But sometimes an old idea needs new life. Here are some direct ways to apply the bag-of-queries model:

  • Measuring recall. The idea is to take a representative sample of documents, find queries for which the result is relevant, and see how often those queries retrieve the documents. More details in this post on “Using Retrievability to Measure Recall”.
  • Detecting spam / abuse. A document should be about something, and the bag-of-queries model gives us a searcher-centric representation of that aboutness. If the queries in the bag are spread out over too much of the intent space, that suggest that the document is trying to be too many things to too many people — which is usually a sign of spam or abuse.
  • Supply / demand alignment. In ecommerce, content, and talent marketplaces, suppliers often struggle to find their place in the competitive landscape. Modeling their offerings as bags of queries helps them understand what demand they are targeting, which in turn can help them pursue niches where demand exceeds supply.

I expect that these applications only scrape the surface of what we can do with the bag-of-queries model. An important nuance is that queries are not the same as search intents. It is likely that, even if a document maps to a single intent, that intent will be expressed by a variety of different queries.

Regardless, this duality serves as a reminder that, just as queries target results, results effectively target queries. Search is about connecting intents to satisfaction of those intents, and connection is a two-way street.

--

--

·····

• [REQUIRED WORK]:
Please reproduce, word for word, the stretch of the bag-of-queries passage from "But sometimes an" through "spam or abuse.".

·····

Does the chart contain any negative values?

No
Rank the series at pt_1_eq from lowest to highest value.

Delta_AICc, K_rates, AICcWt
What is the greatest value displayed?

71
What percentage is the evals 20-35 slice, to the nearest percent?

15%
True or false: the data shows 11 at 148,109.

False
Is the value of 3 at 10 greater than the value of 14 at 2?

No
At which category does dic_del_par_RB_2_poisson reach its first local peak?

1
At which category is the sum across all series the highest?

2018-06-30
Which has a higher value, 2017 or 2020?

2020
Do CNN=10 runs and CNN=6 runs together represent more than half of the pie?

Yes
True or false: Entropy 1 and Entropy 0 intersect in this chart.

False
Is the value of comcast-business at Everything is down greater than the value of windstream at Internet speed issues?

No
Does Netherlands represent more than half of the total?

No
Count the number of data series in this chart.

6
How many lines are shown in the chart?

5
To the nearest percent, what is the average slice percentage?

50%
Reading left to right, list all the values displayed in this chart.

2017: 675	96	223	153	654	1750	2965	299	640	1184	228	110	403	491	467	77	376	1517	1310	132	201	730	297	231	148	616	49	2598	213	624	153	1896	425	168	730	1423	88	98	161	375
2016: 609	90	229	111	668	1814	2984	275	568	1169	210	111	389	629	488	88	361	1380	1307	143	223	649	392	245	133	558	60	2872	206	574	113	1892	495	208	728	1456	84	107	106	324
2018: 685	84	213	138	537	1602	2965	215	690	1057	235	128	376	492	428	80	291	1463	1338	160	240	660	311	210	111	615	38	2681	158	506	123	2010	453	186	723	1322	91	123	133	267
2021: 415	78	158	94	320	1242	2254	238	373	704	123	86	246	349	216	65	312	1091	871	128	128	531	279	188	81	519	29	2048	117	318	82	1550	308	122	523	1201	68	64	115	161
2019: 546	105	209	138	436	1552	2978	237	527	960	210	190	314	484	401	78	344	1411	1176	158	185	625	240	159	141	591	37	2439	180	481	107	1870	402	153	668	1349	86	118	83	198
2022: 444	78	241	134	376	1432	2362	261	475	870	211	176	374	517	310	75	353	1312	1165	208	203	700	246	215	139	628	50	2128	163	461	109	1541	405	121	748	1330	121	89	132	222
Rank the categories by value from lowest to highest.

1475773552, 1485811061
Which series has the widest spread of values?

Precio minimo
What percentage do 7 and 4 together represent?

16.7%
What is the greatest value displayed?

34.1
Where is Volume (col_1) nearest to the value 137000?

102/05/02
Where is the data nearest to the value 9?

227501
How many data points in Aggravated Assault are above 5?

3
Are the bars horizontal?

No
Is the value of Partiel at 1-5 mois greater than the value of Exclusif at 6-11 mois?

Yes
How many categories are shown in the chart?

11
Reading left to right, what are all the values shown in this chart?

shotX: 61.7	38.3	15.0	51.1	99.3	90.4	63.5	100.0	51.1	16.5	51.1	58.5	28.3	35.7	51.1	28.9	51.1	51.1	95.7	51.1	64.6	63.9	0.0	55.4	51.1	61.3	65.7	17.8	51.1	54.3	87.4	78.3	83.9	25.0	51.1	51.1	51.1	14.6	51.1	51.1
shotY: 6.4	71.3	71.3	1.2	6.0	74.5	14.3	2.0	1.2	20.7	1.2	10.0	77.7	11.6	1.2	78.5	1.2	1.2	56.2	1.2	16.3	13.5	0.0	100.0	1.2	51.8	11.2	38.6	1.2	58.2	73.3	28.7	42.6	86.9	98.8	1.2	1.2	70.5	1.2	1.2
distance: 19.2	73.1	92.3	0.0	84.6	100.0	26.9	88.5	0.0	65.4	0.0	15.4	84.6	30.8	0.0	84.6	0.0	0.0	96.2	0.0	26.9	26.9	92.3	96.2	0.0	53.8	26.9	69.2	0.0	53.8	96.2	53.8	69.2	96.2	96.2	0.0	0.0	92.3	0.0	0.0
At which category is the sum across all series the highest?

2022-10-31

·····

• [EXPECTED OUTPUT]:
But sometimes an old idea needs new life. Here are some direct ways to apply the bag-of-queries model:

  • Measuring recall. The idea is to take a representative sample of documents, find queries for which the result is relevant, and see how often those queries retrieve the documents. More details in this post on “Using Retrievability to Measure Recall”.
  • Detecting spam / abuse. A document should be about something, and the bag-of-queries model gives us a searcher-centric representation of that aboutness. If the queries in the bag are spread out over too much of the intent space, that suggest that the document is trying to be too many things to too many people — which is usually a sign of spam or abuse.